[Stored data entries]
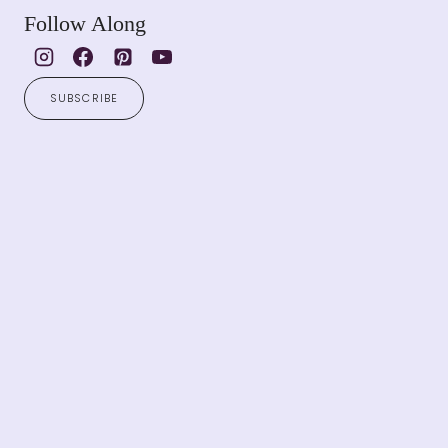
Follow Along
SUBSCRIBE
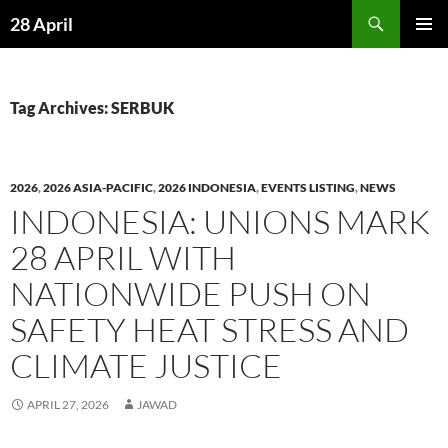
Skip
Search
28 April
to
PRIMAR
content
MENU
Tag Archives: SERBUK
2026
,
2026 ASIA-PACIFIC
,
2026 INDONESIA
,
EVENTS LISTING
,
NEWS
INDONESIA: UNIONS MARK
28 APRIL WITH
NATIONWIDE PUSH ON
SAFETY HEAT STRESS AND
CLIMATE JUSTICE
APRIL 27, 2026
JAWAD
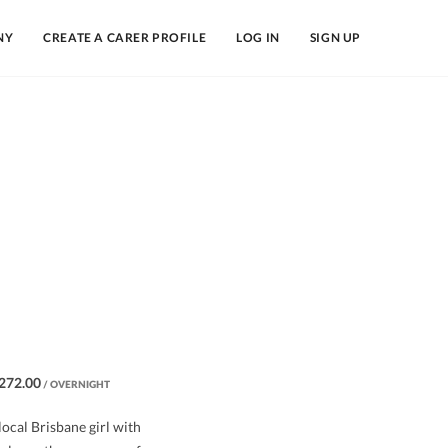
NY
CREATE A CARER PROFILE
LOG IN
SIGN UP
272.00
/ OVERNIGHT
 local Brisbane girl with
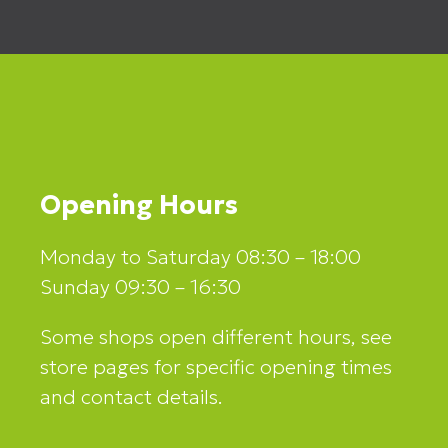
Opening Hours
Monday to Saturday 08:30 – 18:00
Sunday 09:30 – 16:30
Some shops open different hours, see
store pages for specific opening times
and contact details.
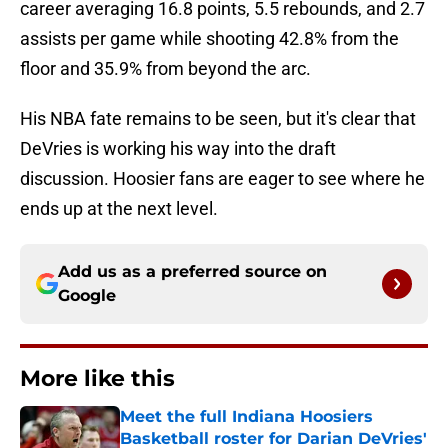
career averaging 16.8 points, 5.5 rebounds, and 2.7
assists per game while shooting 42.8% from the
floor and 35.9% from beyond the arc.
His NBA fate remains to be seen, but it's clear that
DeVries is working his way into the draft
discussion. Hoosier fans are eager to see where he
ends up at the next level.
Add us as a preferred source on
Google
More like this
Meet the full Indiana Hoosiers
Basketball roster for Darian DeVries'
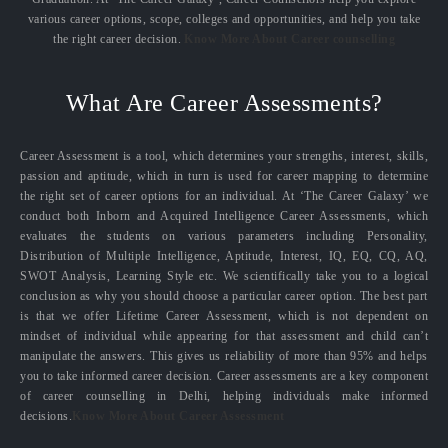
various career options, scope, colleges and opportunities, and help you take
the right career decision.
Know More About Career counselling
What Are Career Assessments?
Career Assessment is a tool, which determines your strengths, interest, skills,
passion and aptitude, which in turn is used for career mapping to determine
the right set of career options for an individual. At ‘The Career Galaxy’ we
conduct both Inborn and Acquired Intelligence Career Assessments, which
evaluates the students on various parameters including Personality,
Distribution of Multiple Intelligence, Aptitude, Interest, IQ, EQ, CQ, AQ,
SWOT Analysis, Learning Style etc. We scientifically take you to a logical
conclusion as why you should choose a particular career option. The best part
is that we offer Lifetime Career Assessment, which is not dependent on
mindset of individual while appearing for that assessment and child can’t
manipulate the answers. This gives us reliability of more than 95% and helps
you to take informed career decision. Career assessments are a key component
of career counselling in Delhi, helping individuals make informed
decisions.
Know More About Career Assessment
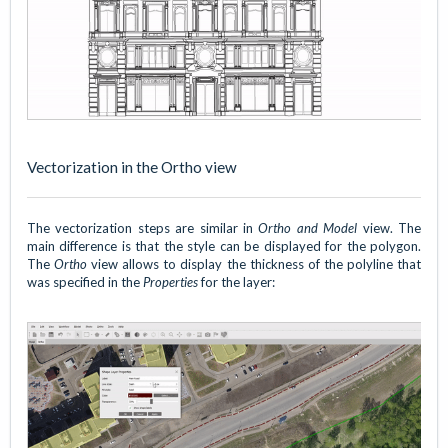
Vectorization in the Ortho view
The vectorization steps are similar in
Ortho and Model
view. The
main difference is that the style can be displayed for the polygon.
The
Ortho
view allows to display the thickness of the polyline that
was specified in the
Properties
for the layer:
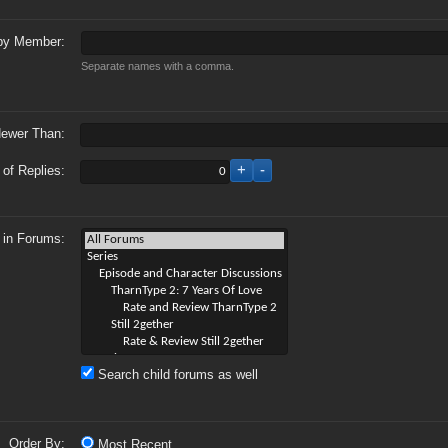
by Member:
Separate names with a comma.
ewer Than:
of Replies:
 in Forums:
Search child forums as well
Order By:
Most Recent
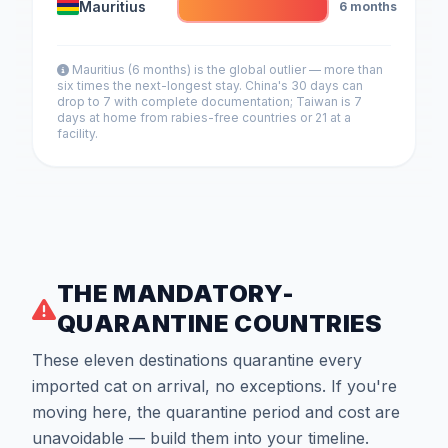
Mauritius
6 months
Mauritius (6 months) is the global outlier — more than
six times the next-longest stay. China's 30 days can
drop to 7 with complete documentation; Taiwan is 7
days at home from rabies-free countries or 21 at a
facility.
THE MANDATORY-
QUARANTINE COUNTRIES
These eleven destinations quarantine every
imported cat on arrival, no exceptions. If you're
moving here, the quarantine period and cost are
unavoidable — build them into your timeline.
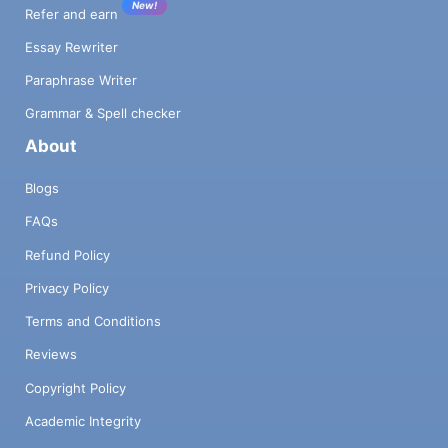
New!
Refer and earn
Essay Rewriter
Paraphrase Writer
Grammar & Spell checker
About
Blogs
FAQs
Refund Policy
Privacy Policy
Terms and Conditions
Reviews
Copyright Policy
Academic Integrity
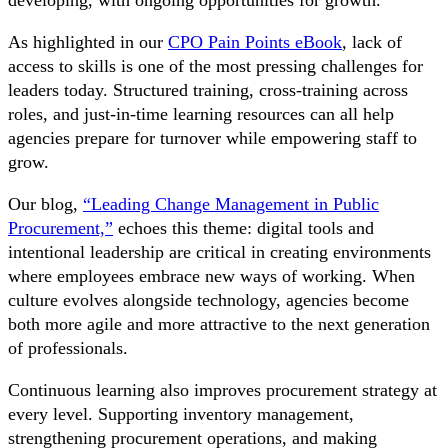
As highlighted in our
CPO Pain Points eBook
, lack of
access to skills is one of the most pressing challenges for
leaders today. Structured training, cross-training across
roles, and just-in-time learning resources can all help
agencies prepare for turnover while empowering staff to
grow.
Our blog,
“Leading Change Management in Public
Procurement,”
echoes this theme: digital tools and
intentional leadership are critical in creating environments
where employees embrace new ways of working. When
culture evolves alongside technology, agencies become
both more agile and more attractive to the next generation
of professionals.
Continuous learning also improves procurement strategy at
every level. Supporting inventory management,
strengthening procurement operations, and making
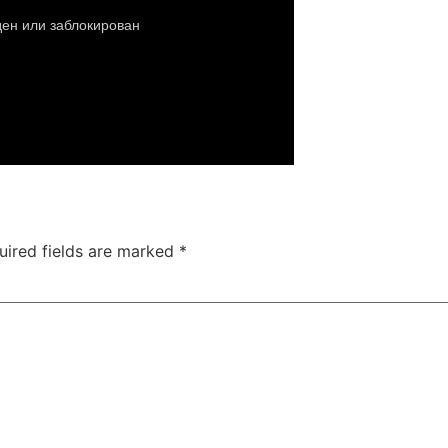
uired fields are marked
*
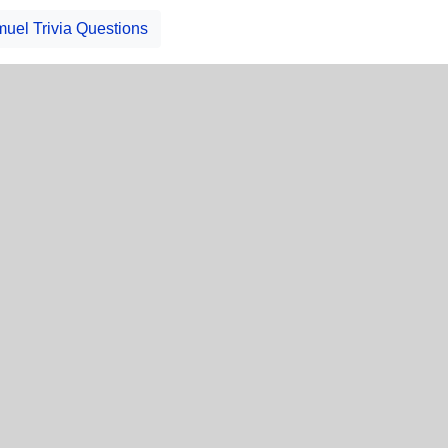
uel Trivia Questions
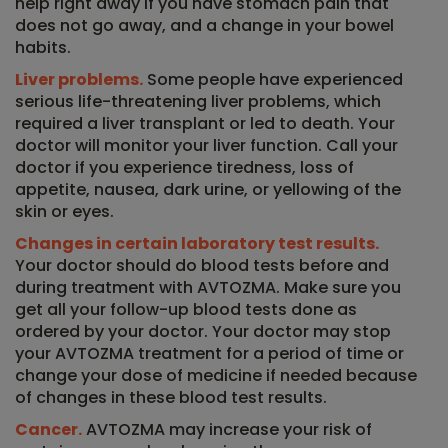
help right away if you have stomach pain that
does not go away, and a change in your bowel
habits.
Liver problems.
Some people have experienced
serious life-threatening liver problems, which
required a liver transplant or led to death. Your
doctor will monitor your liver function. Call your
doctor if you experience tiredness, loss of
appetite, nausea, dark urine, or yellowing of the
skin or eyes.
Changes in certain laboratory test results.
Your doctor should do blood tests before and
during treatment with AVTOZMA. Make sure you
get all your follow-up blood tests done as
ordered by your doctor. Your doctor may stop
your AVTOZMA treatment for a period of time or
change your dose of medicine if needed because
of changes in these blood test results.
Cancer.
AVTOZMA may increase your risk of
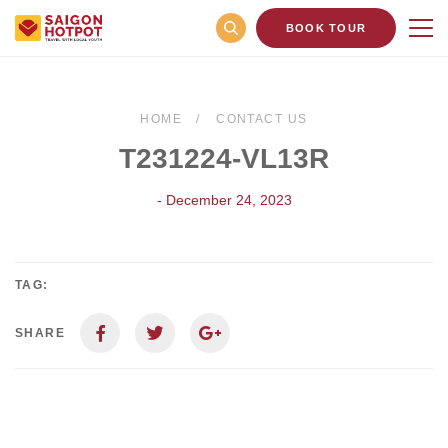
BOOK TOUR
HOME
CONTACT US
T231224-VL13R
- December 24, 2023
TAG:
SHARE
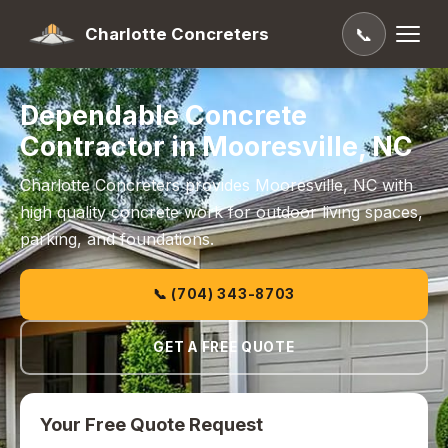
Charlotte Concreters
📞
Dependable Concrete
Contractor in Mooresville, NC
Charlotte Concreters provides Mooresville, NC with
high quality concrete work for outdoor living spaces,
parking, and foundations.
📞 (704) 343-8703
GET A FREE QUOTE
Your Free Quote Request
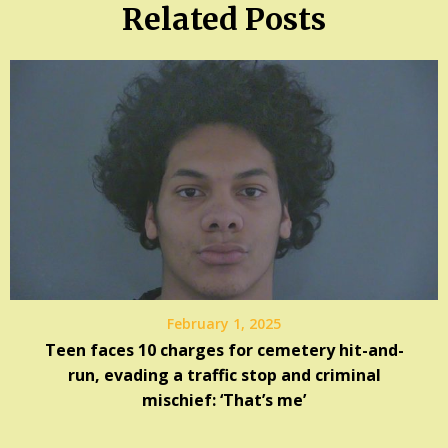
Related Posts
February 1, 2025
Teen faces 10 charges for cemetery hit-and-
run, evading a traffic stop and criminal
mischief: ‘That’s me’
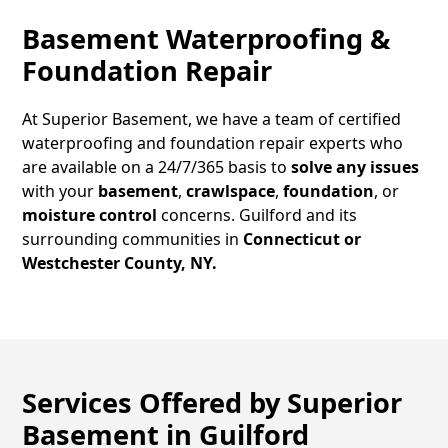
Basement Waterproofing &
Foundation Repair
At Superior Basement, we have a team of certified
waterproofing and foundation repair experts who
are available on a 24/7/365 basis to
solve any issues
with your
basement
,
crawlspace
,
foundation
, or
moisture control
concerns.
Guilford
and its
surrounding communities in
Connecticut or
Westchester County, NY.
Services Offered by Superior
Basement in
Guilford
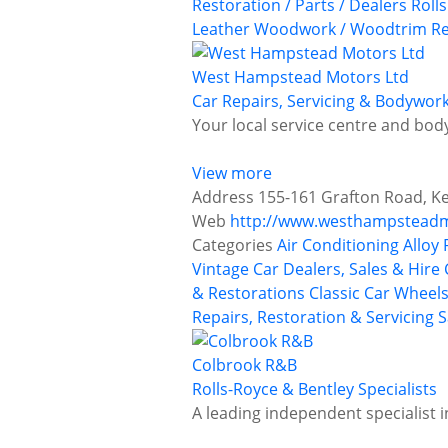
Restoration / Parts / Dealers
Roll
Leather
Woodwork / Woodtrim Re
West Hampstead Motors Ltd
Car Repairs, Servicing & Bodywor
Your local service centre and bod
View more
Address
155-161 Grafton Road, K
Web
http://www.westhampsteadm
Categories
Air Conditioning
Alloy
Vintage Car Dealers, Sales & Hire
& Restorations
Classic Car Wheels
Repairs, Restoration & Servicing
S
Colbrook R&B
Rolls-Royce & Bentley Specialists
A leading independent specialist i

# ACTIVITY
Starting with the first line of the data, transcribe every line exactly through the one containing "Sunday 09:30 – 16:30". No pictures go in.

# FINISHED TASK
Follow Along
SUBSCRIBE
Skip
Search
28 April
to
PRIMAR
content
MENU
Tag Archives: SERBUK
2026
,
2026 ASIA-PACIFIC
,
2026 INDONESIA
,
EVENTS LISTING
,
NEWS
INDONESIA: UNIONS MARK
28 APRIL WITH
NATIONWIDE PUSH ON
SAFETY HEAT STRESS AND
CLIMATE JUSTICE
APRIL 27, 2026
JAWAD
NY
CREATE A CARER PROFILE
LOG IN
SIGN UP
272.00
/ OVERNIGHT
 local Brisbane girl with
Opening Hours
Monday to Saturday 08:30 – 18:00
Sunday 09:30 – 16:30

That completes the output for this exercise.